After this spectacle, the night that followed struggled initially to keep up. Uninspiring sets from Norwegian rapper Ivan Ave and Detroit bonafide Amp Fiddler kicked off the events at DRIV, but the night took an about turn with a flawless performance from Beatrice Dillon. Dillon’s live blend of wobbly post-dubstep, spacious dub techno and foley grime was completely unique and for a moment froze the venue in awe. Few dance producers are taking these risks and it was an inspiring set, quickly followed by a sensual and viscous industrial onslaught from JASSS.

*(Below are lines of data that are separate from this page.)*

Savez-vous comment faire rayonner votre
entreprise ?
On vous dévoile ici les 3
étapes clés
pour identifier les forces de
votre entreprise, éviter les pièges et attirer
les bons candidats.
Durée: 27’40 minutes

At the Insomnia after-party, deep in the basement of a large municipal building in the heart of the city, I began to witness the crowd limber up, at least slightly. It’s hard to re-create the atmosphere of Berlin or Manchester in a small city that’s prohibitively expensive for most Europeans, so it makes sense that Insomnia plays to its strengths by not solely focusing on club forms. This is the top of Europe, and its remoteness highlights elements that can get lost in big cities and towns. Insomnia rises to the challenge, bringing artists in to demonstrate developments in the rest of the world without forgetting the progress being made on its own doorstep.

Insomnia 2018 review
Tromsø at nightPhotography by: John Twells

As Northern Europe quickly replaces its social democracy with fearful reactionary politics, cementing its long-held nationalist views, it’s more important than ever to challenge the status quo. Brexit might be seen as a joke outside of the UK, but those same anxieties are apparent throughout Northern Europe. My hometown looks radically different from the outside, but Northern Europe’s fear of outsiders is not class dependent and needs to be called out. Festivals like Insomnia at least point to an alternate future; now all we need is action.